By 2030, the number of people in the world 60 or older is metabolism estimated to grow by 56 percent, and older people will number one in six individuals globally, according to the South Korean researchers.
Their study metabolism looked at nearly 2,400 postmenopausal metabolism women, average age 62. Of those, 8 percent had sarcopenia. Rates of sarcopenia were nearly four times higher among high-risk drinkers than among low-risk speed muscle loss drinkers, the study found.
High-risk drinking was defined as frequent metabolism and significant alcohol use, along with a lack of control over drinking, blackouts and injuries metabolism related to drinking. Women in the high-risk group were more likely to smoke and have higher blood pressure and total cholesterol. They were also significantly younger.

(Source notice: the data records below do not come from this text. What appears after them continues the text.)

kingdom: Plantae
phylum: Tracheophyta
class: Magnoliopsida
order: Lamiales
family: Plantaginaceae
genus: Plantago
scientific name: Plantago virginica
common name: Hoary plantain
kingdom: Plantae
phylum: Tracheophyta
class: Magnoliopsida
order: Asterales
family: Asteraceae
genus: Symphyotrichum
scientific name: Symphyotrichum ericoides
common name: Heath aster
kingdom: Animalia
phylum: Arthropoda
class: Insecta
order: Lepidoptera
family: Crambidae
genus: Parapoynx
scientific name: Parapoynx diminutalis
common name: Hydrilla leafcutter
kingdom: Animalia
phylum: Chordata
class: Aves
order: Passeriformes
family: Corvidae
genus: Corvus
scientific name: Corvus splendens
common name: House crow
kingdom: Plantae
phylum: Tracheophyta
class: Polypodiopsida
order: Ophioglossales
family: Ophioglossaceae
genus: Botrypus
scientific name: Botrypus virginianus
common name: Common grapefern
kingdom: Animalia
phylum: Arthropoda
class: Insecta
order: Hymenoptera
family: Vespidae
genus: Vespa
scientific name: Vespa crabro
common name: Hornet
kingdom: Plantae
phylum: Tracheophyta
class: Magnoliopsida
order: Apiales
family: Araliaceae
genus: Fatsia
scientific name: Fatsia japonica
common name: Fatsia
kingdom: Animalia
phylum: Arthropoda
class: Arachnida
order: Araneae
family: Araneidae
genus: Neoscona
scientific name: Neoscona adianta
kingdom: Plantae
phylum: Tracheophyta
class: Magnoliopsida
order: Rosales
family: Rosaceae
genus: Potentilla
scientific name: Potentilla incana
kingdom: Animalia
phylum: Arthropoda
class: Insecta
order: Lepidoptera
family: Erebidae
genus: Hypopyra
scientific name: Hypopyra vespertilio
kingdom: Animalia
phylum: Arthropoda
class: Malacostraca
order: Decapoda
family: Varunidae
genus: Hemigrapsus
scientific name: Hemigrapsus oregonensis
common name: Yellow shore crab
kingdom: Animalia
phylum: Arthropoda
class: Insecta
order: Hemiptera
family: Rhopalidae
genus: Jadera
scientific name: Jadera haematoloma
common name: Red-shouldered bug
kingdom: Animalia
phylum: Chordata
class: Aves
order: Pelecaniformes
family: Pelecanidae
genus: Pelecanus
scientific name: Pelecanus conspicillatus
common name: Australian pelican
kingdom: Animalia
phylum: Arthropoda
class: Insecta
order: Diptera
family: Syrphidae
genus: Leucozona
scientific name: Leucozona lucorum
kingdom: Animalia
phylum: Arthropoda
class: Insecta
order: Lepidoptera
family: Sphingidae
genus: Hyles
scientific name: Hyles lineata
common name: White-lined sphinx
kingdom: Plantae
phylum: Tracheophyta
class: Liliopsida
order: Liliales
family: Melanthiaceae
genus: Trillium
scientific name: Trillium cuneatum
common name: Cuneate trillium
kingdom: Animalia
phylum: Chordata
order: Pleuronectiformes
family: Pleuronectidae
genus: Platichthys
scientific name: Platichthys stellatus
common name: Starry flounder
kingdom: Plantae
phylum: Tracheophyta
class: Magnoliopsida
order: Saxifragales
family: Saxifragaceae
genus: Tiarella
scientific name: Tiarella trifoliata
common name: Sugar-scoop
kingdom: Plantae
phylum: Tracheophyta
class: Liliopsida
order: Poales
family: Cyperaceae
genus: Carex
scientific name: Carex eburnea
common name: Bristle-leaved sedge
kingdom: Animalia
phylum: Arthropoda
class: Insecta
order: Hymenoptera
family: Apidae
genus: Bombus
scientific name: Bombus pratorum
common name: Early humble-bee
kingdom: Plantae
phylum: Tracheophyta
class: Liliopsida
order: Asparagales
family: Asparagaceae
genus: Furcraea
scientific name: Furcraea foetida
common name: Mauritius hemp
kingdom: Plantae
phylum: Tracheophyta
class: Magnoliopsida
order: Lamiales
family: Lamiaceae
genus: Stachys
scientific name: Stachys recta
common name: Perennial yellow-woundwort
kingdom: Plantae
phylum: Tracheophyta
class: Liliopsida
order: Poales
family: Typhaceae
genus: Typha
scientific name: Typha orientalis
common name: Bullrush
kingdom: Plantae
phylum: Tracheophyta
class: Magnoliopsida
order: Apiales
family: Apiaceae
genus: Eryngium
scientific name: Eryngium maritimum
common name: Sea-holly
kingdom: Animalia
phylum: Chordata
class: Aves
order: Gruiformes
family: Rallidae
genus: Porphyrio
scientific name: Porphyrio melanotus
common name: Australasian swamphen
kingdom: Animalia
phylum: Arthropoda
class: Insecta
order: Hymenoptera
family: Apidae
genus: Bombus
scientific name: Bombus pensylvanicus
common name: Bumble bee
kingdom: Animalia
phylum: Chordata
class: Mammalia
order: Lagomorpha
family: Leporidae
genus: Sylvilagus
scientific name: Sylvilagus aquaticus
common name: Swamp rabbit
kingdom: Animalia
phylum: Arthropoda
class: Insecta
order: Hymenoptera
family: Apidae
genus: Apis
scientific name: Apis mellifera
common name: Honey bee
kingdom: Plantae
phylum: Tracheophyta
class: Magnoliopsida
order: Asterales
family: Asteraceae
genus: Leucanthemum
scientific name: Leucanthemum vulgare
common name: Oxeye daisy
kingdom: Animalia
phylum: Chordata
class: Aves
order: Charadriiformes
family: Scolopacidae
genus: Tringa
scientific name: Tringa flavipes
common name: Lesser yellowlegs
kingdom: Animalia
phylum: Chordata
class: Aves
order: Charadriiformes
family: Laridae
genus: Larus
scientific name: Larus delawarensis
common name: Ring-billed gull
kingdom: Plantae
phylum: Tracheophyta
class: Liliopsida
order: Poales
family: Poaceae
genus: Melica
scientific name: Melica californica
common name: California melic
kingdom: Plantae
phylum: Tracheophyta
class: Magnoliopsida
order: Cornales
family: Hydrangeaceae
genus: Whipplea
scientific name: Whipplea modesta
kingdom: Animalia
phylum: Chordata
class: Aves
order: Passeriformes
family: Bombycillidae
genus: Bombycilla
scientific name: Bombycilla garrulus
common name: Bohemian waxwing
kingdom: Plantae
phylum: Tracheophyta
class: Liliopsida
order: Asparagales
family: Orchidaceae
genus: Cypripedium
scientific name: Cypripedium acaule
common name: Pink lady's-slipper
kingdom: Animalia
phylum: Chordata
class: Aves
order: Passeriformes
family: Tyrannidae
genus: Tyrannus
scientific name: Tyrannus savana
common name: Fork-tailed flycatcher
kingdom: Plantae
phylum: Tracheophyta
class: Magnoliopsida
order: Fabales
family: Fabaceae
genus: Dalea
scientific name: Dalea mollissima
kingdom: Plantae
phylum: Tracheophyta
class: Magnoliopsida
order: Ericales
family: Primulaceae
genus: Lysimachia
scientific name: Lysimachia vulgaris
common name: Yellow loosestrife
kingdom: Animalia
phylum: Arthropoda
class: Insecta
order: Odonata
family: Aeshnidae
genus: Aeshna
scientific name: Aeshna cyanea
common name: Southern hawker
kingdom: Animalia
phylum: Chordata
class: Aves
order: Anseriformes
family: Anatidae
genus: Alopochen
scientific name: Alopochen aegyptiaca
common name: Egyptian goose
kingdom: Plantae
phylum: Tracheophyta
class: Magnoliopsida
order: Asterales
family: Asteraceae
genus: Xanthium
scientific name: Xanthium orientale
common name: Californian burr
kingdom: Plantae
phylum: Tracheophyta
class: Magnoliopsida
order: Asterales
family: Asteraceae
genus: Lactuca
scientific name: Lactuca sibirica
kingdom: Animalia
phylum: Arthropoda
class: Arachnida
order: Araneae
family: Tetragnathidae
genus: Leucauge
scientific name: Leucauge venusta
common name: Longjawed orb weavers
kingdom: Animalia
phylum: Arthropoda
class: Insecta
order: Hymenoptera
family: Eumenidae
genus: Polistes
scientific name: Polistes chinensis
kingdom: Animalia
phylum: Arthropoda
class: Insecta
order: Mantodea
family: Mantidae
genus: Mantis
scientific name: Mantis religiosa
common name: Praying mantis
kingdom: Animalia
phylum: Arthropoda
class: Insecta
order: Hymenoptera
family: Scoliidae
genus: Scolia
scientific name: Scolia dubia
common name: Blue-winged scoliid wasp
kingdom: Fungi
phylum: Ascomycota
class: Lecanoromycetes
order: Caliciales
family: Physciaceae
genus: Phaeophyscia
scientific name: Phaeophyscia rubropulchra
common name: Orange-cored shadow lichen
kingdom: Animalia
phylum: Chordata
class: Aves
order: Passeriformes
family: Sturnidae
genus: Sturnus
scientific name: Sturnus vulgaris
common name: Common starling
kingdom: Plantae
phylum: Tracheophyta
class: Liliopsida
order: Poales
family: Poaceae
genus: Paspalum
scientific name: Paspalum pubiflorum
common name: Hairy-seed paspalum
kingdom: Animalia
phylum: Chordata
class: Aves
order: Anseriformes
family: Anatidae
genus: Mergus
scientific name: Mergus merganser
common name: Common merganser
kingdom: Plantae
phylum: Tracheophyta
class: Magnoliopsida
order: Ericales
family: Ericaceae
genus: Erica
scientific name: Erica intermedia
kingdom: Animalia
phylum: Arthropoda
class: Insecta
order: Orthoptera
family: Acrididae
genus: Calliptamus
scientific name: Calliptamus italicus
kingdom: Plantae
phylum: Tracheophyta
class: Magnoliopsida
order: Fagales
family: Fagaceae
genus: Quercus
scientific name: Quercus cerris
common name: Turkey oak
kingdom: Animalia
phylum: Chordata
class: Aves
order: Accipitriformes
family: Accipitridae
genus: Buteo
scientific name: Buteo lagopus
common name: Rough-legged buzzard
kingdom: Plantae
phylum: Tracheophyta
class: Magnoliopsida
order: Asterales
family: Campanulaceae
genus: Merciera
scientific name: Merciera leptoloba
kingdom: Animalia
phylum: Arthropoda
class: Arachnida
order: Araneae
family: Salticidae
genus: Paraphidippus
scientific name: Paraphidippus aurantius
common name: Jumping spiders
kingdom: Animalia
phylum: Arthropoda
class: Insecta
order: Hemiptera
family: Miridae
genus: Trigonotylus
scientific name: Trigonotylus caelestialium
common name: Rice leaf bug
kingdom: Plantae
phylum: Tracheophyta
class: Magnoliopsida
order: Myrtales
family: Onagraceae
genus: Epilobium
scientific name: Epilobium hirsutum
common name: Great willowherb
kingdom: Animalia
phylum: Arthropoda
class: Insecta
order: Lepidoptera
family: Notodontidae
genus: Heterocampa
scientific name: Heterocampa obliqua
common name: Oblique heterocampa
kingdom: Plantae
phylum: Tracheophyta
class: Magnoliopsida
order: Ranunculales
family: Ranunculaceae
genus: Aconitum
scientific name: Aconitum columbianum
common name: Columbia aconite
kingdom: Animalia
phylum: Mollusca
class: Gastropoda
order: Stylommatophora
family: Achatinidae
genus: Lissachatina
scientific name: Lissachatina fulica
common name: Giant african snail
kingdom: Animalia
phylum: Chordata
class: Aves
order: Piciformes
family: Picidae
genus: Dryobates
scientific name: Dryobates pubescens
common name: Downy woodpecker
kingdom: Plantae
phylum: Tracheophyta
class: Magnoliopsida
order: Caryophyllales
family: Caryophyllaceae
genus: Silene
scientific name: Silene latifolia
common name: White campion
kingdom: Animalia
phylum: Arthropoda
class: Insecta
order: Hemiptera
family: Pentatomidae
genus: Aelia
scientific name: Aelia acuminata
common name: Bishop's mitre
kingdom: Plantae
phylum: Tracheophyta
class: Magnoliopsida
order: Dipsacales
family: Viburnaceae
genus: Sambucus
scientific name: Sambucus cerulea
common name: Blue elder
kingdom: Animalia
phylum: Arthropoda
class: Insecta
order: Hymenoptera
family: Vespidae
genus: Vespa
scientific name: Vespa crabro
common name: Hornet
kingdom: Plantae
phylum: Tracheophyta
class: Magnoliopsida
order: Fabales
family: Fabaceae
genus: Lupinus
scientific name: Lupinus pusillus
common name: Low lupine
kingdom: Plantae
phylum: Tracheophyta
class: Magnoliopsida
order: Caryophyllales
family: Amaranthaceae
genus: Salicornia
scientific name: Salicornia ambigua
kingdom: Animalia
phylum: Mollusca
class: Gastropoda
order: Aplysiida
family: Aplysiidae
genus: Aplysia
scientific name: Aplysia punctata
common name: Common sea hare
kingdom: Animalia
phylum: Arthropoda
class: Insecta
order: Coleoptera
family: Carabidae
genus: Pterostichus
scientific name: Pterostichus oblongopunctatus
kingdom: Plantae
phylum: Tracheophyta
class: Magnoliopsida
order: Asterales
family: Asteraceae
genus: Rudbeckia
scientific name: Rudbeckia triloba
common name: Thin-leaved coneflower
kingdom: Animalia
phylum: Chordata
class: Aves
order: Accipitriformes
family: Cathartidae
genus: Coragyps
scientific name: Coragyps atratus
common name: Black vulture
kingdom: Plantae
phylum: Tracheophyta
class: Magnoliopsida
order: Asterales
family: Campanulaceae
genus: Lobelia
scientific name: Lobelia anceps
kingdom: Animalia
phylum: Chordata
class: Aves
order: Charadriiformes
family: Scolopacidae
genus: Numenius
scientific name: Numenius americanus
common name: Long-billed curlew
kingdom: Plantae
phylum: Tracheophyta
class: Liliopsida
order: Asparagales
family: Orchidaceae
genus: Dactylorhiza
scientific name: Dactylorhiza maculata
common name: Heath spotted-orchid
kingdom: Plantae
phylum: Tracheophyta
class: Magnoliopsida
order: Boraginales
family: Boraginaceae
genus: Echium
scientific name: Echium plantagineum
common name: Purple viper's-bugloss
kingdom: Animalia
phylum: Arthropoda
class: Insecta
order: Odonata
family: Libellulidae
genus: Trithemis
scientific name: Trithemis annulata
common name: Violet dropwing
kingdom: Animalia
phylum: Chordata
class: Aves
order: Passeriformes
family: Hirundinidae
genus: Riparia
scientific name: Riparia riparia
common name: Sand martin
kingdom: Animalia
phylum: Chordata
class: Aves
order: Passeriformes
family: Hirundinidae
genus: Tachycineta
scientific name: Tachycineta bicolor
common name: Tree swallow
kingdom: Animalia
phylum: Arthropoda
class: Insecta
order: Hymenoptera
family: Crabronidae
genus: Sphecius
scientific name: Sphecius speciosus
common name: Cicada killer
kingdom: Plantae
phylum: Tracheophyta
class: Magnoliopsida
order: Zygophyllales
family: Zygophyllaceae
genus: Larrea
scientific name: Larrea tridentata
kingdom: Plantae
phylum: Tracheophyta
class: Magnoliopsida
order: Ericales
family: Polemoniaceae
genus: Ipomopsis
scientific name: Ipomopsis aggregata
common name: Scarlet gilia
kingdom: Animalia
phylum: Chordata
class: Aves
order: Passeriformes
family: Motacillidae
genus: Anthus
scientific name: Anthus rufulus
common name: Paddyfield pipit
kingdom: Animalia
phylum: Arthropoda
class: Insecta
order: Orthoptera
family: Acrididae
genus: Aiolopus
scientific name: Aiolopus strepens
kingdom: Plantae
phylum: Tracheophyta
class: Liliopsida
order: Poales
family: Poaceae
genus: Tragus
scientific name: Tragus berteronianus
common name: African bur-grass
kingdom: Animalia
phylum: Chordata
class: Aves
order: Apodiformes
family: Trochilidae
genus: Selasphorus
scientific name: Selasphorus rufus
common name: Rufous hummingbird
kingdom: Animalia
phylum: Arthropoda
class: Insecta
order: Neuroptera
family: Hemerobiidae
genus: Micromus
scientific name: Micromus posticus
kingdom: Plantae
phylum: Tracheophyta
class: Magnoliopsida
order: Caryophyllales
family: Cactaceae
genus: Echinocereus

Excess Alcohol May Speed Muscle Loss in Older Women
The researchers were from Yonsei University College of Medicine, in Seoul."With this study suggesting that more muscle loss leads to sarcopenia and other studies suggesting that even one drink of alcohol may increase metabolism the risk of breast cancer, postmenopausal women should limit their alcohol metabolism intake in order to have muscle mass," said JoAnn Pinkerton, executive director of the North American Menopause Society (NAMS).